Les charmes empoisonnés du développement non durable

Le développement scientifique, technique et économique a permis d’élever le niveau de vie de la population de certains pays dans des proportions incroyables. Avant la révolution industrielle du XVIIIe siècle, un travailleur dépensait 70% de son revenu rien que pour se nourrir, mal vêtu, mal logé, non soigné, ni instruit. Aujourd’hui l’alimentation, riche et variée pèse moins de 10% du budget familial. L’espérance de vie est passée de 30 à 80 ans. Telle est la réussite mais tel est aussi le risque. Cela va-t-il continuer ou s’arrêter, suite à des grandes crises de l’environnement, des pénuries de matières premières, des conflits armés pour les ressources devenues rares, des invasions massives de réfugiés écologiques ou économiques? La réponse dépend de notre génération.

Aurons-nous la sagesse de limiter notre consommation, de récupérer les énergies renouvelables, de recycler nos déchets, de partager avec les nations défavorisées ? Il est évidemment impossible de refuser l’initiative constitutionnelle pour une économie durable, sans admettre que l’on est partisan d’une économie périssable. C’est cependant ce que le Conseil fédéral et le parlement viennent de proposer : prolonger un système économique précaire aussi longtemps qu’il ne s’écroule pas suite à ses contradictions.

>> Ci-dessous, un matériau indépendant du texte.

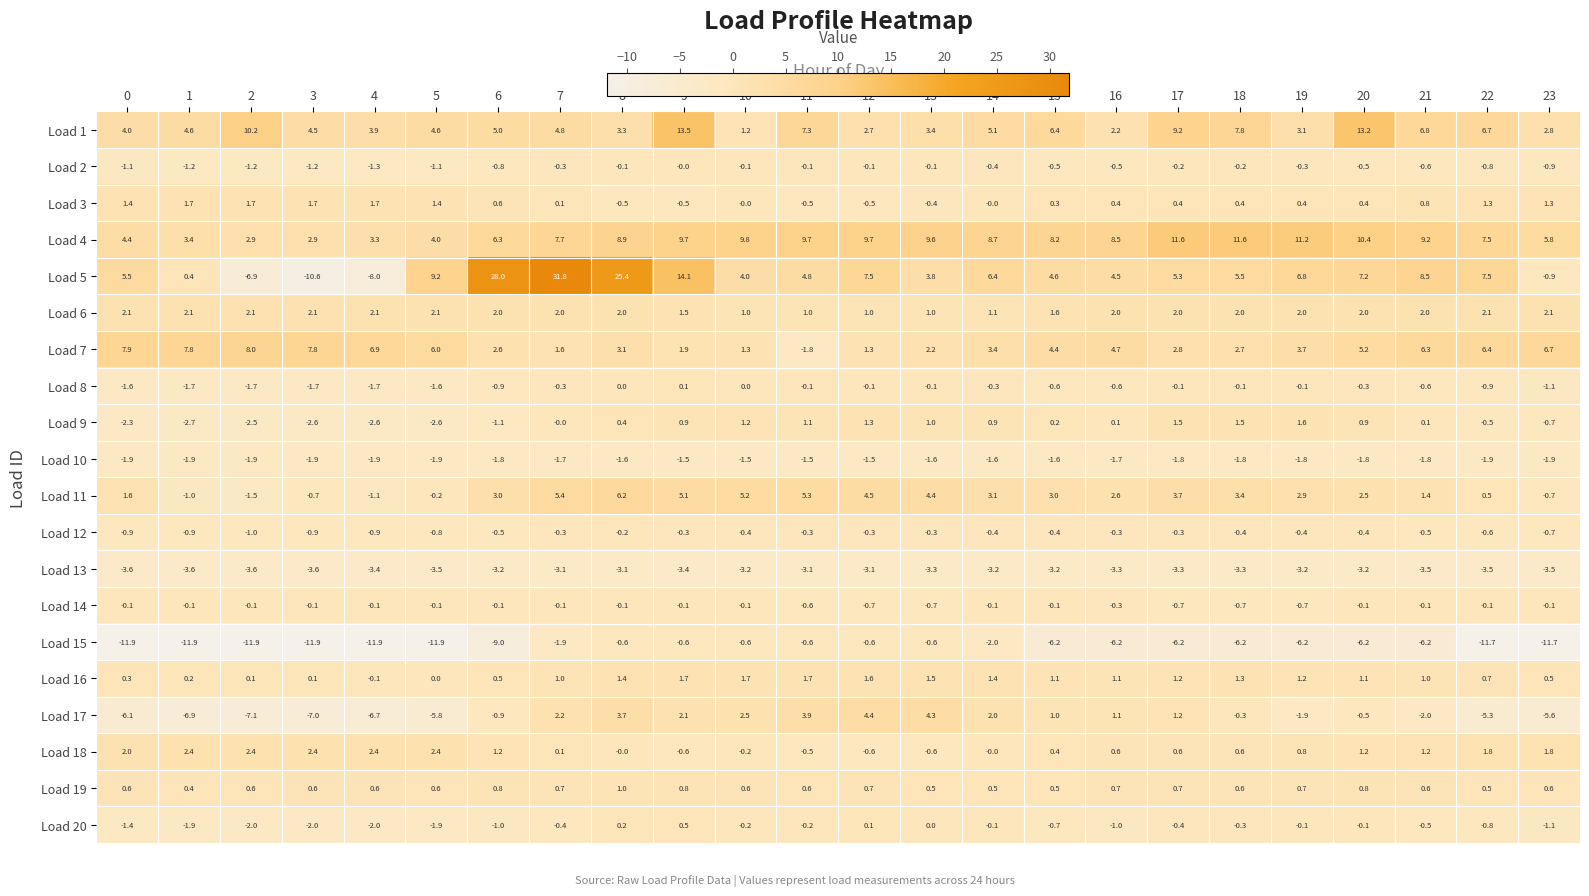

Count the number of data series in this chart.

20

Le but de l’initiative lui-même n’est pas combattu par le Conseil fédéral. Comment pourrait-on refuser un texte prescrivant aux pouvoirs publics d’encourager la préservation des ressources non renouvelables ? Ce qui ne se renouvelle pas finit par s’épuiser, par définition. Comment repousser des mesures législatives, fiscales, incitatives pour atteindre ce but ? C’est tout simplement impossible dans le contexte actuel de dégradation visible de la planète.

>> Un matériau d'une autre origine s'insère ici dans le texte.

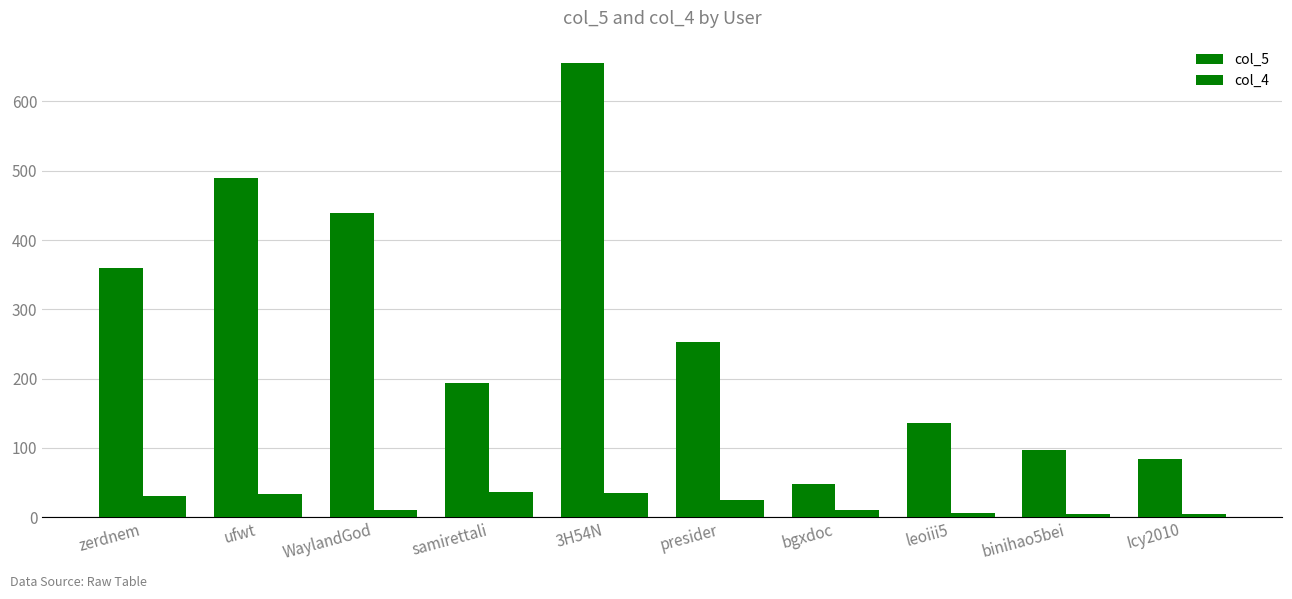

The col_4 series shows 34 at ufwt. True or false?

True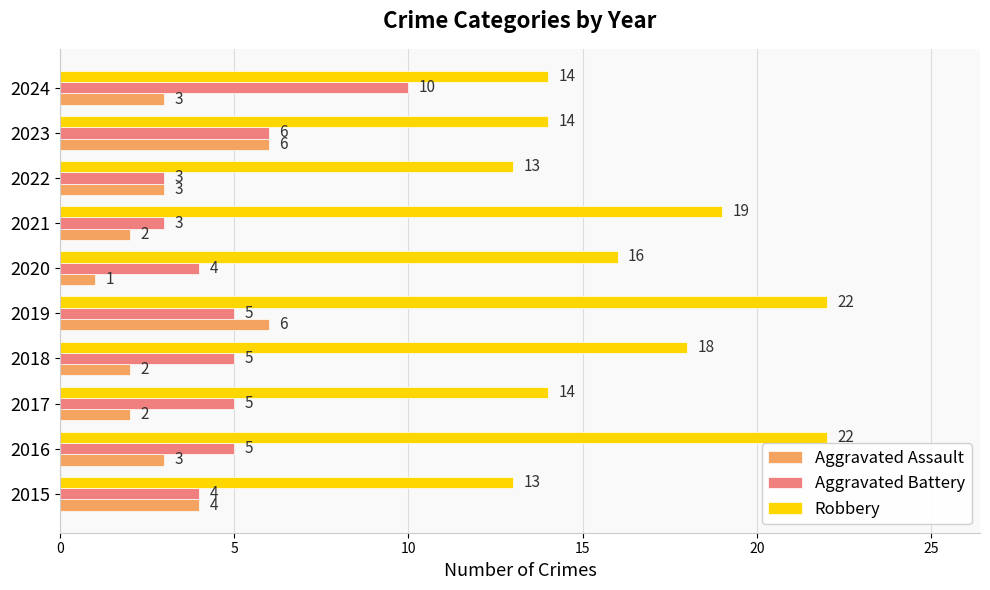

Rank the series by their maximum value, from highest to lowest.

Robbery, Aggravated Battery, Aggravated Assault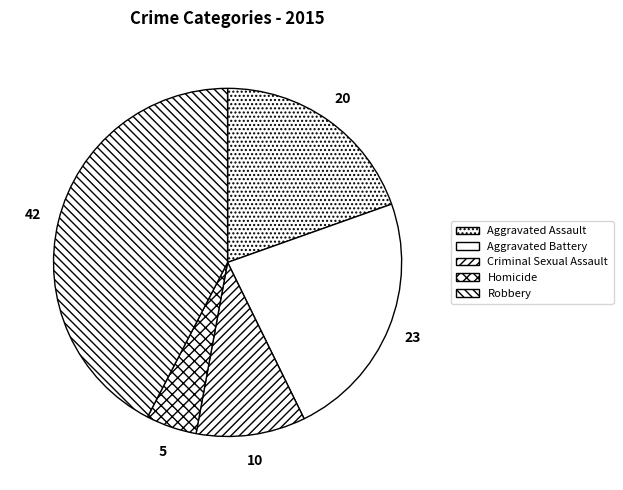

Which slice is the smallest?

Homicide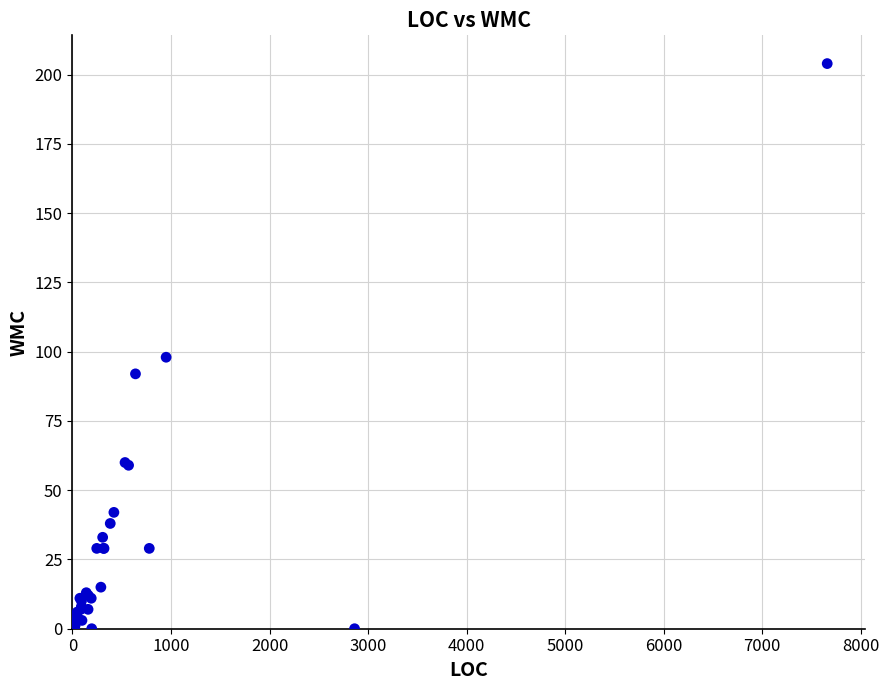

What Y value in the scatter plot is closest to 102?

98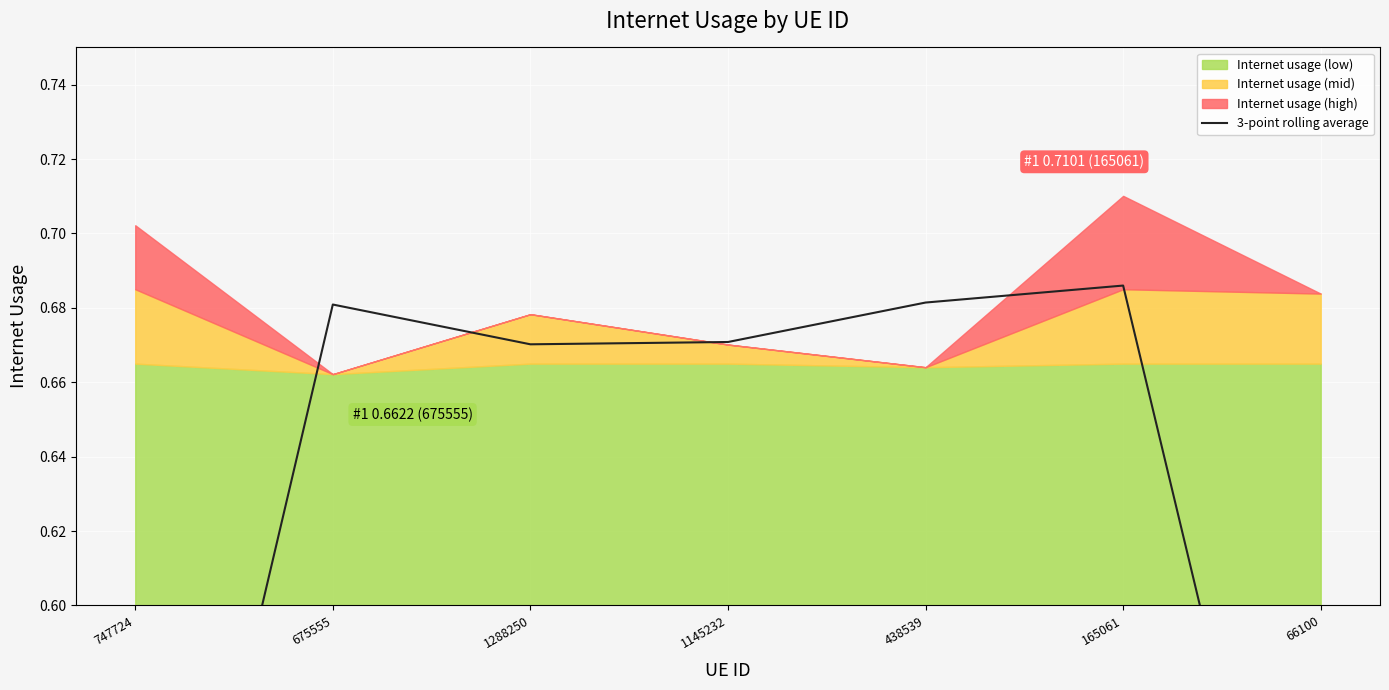

At which category does the chart reach its minimum across all series?

747724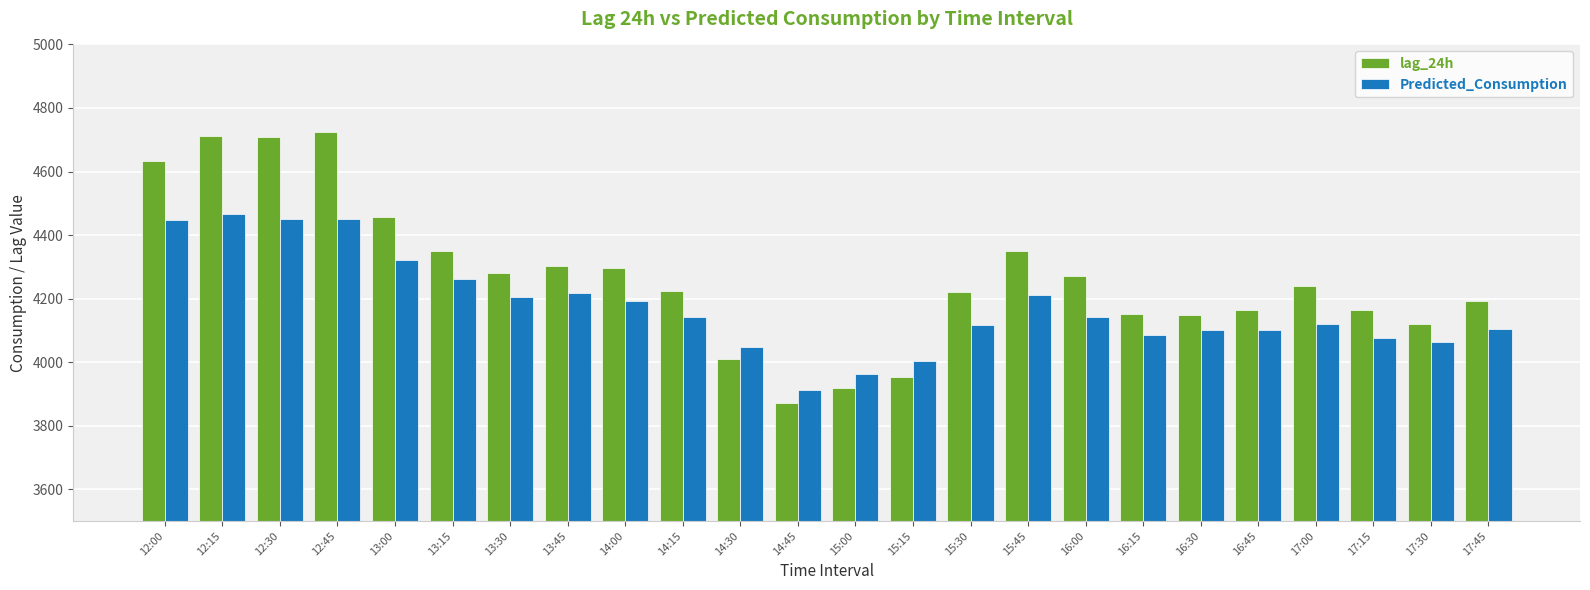

List the series in order of their overall mean, lowest first.

Predicted_Consumption, lag_24h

Cependant le terme fixé, 2050, est alors considéré comme irréaliste par l’appareil politique suisse. L’économie durable oui ! Mais le plus tard possible ! L’économie est déjà en trop mauvais état pour qu’on ne lui demande pas en plus de se réformer pour éviter son effondrement. Attendons l’effondrement. On sera bien forcé d’agir. Mais tant qu’on ne l’est pas, on peut tergiverser.

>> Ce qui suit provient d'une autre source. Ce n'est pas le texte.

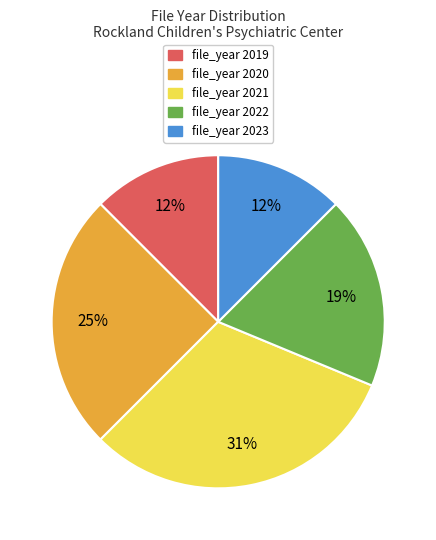

Does any single category account for the majority?

No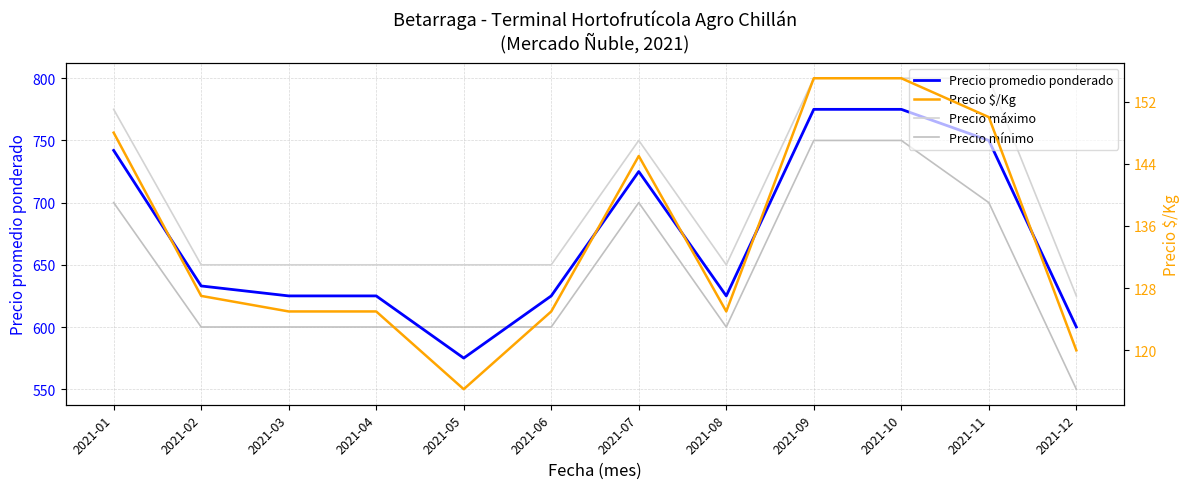

At 2021-10, list the series in order from largest to smallest.

Precio máximo, Precio promedio ponderado, Precio mínimo, Precio $/Kg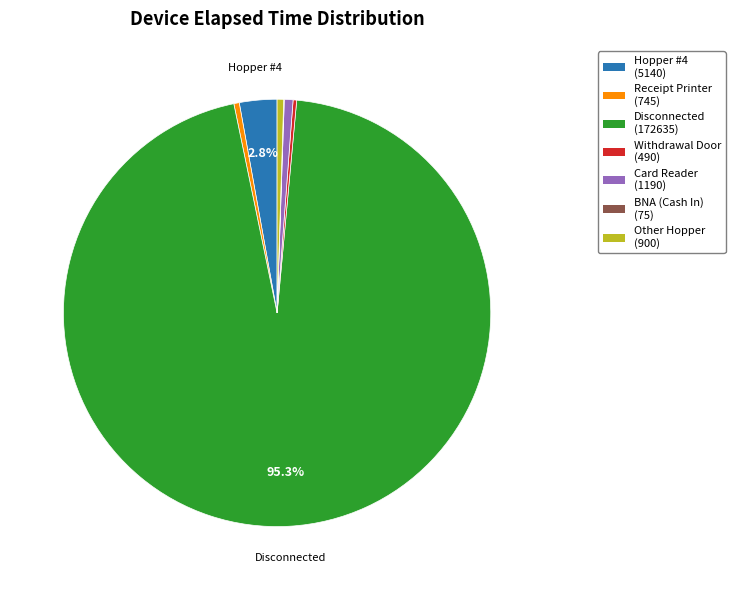

Does any single category account for the majority?

Yes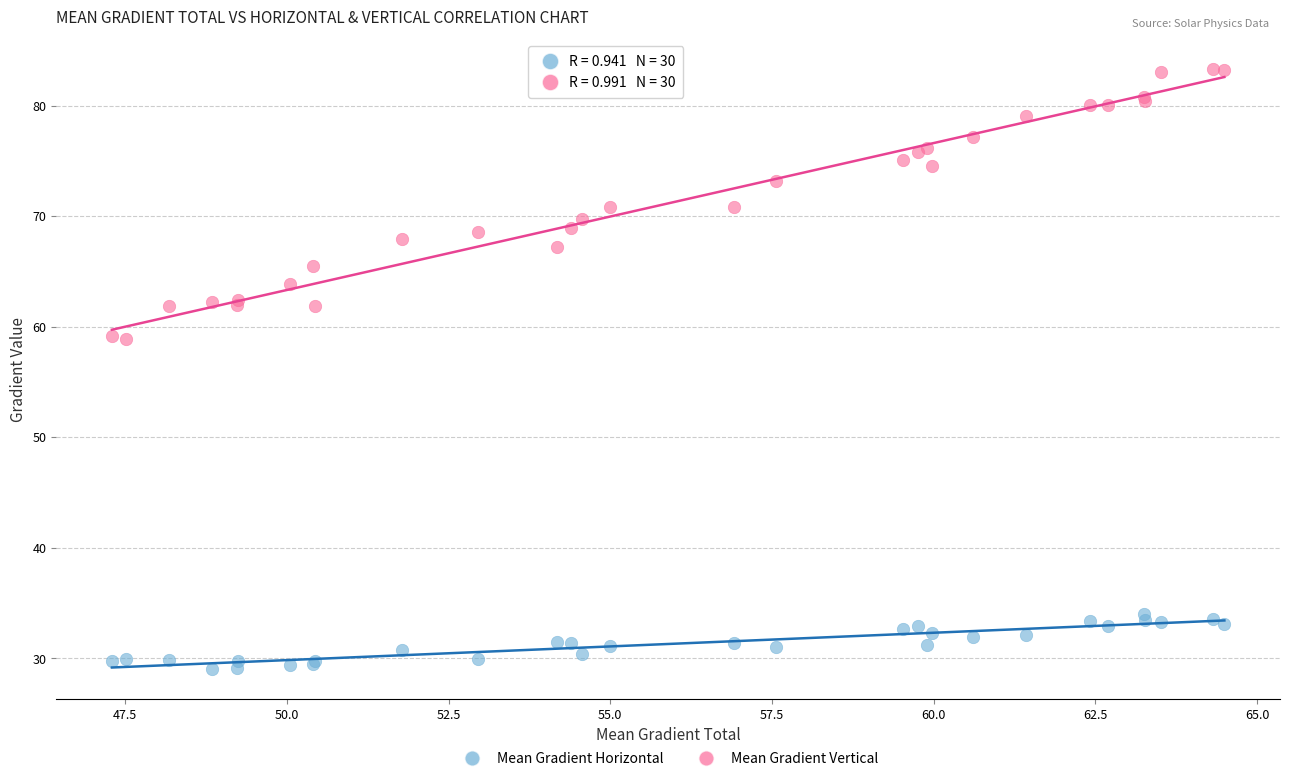

Which series reaches the minimum Y coordinate?

Mean Gradient Horizontal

Depuis plus d’un quart de siècle, les instances politiques savent qu’il faudra un jour, tôt ou tard, cesser de produire du CO2 sauf à rendre la planète inhabitable pour sa population actuelle. En fait, malgré les beaux discours, on n’a rien fait. L’année passée la consommation planétaire de pétrole, au lieu de diminuer, a encore augmenté de 2%.

Si on ne se fixe pas une échéance, on la reportera sans cesse et on lèguera aux générations à venir un défi de plus en plus insurmontable. Notre confort d’aujourd’hui se paiera par leurs pénuries de demain. La Suisse n’est manifestement pas le pays le plus pollueur, mais son niveau de vie élevé repose sur l’importation de produits qui ont pollué ailleurs. C’est notre devoir de nation développée et civilisée de prendre nos responsabilités en appuyant massivement cette initiative.

Jacques Neirynck

Jacques Neirynck est ingénieur, ancien conseiller national PDC et député au Grand Conseil vaudois, professeur honoraire de l'École polytechnique fédérale de Lausanne (EPFL), d'origine belge, de nationalité française et naturalisé suisse. Il exerce la profession d'écrivain.